La mujer pasó al lado de su esposo y torció la cabeza para contemplar el cuerpo colgado del malvado cura. Acarició la mano de su salvador y después tomó la daga de su mano. Nuño soltó la daga de buen grado sabiendo lo que planeaba la bella Floriselda.

Acercose la mujer al cura y acarició el miembro del prisionero. Este, incapaz de controlar sus impulsos, no pudo evitar que su virilidad lo descubriese. En ese momento Floriselda pasó bajo el cimbel la daga y mientras tomaba el miembro con una mano, con la otra de un solo tajó cortó el colgajo del sacerdote mientras sonreía como habría de hacerlo la misma Némesis.

—Aquí tiene usted al verdadero diablo, Pater. Lo he cazado para usted. No permita que se escape —le escupió mientras metía el despojo en la abierta boca del aterrorizado cura.

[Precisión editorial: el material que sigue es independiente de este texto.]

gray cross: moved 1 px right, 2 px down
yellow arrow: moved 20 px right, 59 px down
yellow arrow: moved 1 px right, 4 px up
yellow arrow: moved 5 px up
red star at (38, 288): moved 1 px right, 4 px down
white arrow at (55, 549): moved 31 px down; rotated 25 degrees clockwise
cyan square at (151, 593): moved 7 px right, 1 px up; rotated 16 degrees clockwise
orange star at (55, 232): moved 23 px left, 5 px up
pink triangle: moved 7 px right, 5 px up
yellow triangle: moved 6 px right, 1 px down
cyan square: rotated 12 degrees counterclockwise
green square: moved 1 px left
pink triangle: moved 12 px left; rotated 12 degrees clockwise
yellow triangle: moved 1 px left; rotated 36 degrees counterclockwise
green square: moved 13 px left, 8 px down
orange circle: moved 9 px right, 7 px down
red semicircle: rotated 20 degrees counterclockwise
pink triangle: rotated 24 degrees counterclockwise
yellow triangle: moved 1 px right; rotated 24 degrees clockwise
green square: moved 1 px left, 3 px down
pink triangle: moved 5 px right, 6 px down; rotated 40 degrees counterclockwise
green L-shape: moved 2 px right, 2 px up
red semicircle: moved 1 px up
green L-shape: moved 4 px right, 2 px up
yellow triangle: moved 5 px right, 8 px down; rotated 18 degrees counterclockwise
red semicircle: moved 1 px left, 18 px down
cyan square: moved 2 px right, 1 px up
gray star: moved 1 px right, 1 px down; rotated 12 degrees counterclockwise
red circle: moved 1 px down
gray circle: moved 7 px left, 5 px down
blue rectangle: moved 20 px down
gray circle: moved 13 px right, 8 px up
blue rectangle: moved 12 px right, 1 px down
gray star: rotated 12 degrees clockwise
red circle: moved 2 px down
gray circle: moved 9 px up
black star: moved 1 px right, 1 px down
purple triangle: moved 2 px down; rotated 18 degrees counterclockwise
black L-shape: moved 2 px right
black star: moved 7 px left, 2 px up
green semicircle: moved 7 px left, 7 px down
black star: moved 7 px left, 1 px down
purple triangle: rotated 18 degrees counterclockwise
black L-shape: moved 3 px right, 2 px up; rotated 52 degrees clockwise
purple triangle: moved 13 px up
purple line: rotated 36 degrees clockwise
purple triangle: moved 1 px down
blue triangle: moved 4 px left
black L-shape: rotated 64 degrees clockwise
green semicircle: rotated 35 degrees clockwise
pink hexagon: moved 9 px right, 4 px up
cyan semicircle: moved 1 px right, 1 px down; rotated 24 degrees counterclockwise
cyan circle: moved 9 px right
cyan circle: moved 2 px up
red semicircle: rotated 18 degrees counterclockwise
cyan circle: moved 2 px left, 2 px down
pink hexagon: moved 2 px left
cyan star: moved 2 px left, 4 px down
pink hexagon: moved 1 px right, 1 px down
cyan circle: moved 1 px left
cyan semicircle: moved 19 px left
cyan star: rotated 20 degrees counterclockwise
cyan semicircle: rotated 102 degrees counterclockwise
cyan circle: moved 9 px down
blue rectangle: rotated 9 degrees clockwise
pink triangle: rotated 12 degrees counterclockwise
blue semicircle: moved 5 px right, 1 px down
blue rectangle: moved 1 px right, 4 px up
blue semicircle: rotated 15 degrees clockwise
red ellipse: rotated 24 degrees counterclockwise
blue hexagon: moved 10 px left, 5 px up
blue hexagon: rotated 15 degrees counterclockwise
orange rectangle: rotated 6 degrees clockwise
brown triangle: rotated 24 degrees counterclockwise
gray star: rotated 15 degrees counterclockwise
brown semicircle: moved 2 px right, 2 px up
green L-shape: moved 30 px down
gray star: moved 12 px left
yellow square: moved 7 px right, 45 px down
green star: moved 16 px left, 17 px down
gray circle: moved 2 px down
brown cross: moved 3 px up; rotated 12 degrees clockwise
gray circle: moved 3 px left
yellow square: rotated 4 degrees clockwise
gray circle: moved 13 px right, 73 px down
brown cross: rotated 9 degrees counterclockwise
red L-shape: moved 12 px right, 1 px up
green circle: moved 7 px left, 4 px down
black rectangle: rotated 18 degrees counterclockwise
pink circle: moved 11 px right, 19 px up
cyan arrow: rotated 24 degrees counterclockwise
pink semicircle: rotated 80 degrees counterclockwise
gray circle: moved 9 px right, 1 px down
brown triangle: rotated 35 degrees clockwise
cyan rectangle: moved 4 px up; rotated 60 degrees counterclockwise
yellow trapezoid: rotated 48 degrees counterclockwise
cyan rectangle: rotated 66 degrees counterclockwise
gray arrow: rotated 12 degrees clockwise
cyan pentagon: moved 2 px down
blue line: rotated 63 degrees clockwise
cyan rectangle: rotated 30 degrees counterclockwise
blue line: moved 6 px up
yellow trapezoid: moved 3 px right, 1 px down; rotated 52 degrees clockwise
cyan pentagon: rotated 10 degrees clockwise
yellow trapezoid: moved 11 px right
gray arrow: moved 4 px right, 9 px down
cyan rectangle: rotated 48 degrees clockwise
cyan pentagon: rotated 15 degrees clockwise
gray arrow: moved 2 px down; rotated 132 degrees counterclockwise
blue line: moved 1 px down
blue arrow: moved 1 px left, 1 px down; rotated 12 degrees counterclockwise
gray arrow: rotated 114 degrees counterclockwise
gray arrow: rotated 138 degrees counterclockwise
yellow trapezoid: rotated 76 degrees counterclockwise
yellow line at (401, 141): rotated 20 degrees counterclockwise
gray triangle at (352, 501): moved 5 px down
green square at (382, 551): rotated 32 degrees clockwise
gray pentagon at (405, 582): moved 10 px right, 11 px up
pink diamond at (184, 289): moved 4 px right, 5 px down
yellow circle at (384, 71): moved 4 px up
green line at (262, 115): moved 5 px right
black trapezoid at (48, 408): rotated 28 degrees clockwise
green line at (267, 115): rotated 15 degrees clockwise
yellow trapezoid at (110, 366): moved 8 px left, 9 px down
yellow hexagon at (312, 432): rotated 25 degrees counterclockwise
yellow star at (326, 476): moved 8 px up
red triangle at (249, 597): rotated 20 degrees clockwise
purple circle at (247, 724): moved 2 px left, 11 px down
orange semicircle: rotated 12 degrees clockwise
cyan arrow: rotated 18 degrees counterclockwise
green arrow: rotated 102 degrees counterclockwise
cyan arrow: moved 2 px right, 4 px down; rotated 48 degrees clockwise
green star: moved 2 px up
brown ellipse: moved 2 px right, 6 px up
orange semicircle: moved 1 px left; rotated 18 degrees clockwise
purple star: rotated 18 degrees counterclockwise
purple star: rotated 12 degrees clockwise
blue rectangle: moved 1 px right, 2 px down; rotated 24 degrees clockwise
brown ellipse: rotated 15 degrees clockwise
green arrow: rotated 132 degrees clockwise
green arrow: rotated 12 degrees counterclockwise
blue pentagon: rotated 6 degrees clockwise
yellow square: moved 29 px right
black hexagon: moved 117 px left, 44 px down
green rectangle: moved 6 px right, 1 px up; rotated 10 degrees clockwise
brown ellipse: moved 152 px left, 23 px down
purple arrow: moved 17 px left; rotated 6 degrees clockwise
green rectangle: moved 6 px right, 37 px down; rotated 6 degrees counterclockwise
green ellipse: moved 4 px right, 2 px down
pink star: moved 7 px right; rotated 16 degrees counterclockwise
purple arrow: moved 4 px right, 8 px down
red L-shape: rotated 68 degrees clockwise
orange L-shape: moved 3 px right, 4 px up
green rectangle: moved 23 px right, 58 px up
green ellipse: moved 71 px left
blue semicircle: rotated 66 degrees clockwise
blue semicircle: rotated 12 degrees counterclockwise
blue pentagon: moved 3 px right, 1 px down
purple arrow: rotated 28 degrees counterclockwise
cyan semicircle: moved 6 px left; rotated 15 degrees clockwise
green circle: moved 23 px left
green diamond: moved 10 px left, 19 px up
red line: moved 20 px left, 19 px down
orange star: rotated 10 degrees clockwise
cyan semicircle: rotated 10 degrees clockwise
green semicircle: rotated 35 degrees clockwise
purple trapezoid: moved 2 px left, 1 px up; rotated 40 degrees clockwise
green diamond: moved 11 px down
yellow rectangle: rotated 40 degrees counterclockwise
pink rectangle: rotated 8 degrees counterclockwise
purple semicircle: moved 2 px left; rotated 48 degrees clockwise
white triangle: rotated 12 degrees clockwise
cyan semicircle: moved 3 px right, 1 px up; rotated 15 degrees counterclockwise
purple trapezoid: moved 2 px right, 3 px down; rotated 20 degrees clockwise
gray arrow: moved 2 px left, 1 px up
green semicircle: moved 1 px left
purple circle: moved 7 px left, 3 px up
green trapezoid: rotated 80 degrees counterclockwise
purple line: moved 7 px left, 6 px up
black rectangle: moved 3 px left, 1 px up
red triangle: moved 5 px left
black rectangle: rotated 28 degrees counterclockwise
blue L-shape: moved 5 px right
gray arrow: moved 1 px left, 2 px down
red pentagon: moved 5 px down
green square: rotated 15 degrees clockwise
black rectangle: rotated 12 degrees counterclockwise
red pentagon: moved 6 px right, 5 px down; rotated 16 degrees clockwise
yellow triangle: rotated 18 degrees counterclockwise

Nuño arrancó un trozo de la sotana para amordazar al cura y que no pudiese soltar la presa y tras tomar a su esposa en brazos comenzó a subir escapando de aquel infierno.

Nadie supo nunca más de los esposos. Unos dicen que pasaron a tierra de moros y otros que a Las Indias donde vivieron felices. Tampoco se supo nada más del cura hasta que en tiempos de Carlos III un nuevo cura quiso reparar el suelo y descubrió la infectacripta. Un esqueleto con una mordaza en la calavera colgaba de unas cuerdas. Una gran mancha de color pardo aparecía a sus pies.

En las paredes descubrieron gran número de nichos. En cada uno de ellos, un esqueleto de mujer lloraba todavía por la maldad del sacerdote maldito.